Real estate services stocks fall on latest ‘AI fear trade’

Applications of AI


(Feb. 12): Real estate services stocks fell on Wednesday as investors assessed the company’s vulnerability to emerging artificial intelligence applications and tools that could disrupt several industries.

CBRE Group and Jones Lang LaSalle shares fell 12%, and Cushman & Wakefield shares fell 14%. For CBRE and Cushman & Wakefield, the move marks the biggest decline since 2020 amid the coronavirus-induced market decline.

“We believe investors are exiting high-fee, labor-intensive business models that are seen as potentially vulnerable to disruption by AI,” Keefe, Bruyette & Woods analyst Jade Rahmani said in a note to clients on Wednesday.

Still, the analyst said the decline “may overstate the immediate risks to complex dealmaking, even though the long-term impact of AI is still ‘wait and see.'”

The decline is a further shock to the commercial real estate industry, which has struggled to regain its footing since the pandemic upended office demand and rising interest rates reduced transaction volume. While the boom in AI is increasing its power, particularly in the data center and high-end office leasing industries, investors are considering whether advances in AI could eventually put pressure on parts of the business by automating tasks and streamlining transaction processes.

Companies like CBRE and Jones Lang LaSalle are trying to cushion the economic downturn by expanding into property management, valuation and investment sales, from hotels and warehouses to apartments and life sciences labs.

On Wednesday, the group was the latest to be caught up in what Rahmani called the “AI fear trade” after investors dumped shares in software companies, private credit companies, asset management companies and insurance brokers en masse in just over a week.

Barclays’ Brendan Lynch said the drop in share prices was “excessive given today’s limited news flow”. The analyst said some of the weaknesses stem from concerns that AI will disrupt the job market and demand for commercial real estate. “These are appropriate risks, but that hasn’t changed since yesterday.”

Concerns surfaced last week when AI startup Anthropic released tools aimed at automating tasks in fields ranging from legal services to financial investigations.

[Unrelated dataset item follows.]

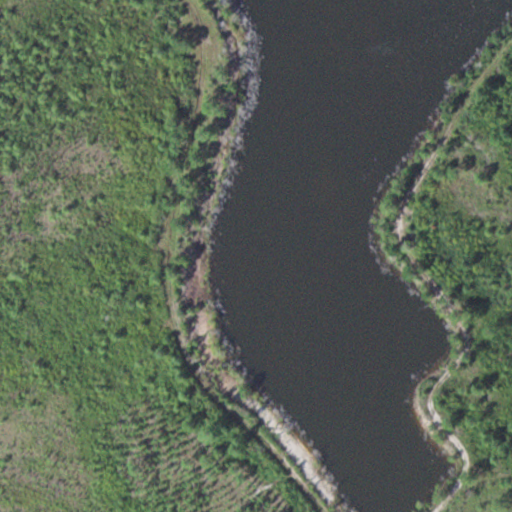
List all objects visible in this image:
road: (377, 503)
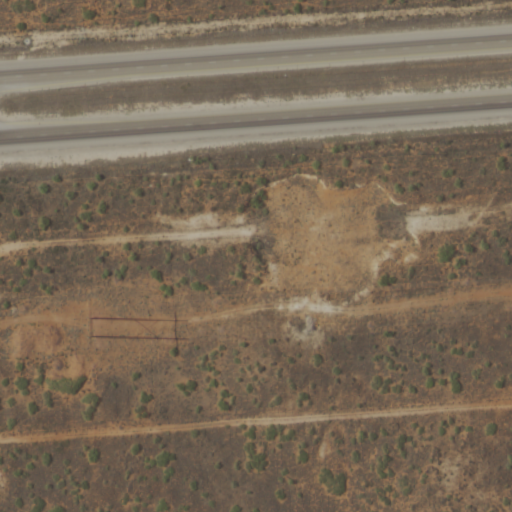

At the same time, analysts and investors have warned that some of this sharp selloff may reflect an opportunistic reaction and overestimate some risks.

“The threat of AI to leasing and capital markets businesses is limited,” said Joe Dickstein, an analyst at Jefferies. “CBRE and its peers benefit from meaningful scale from both data and industry relationships, and their position as intermediaries for large leases and large transactions is unlikely to change.”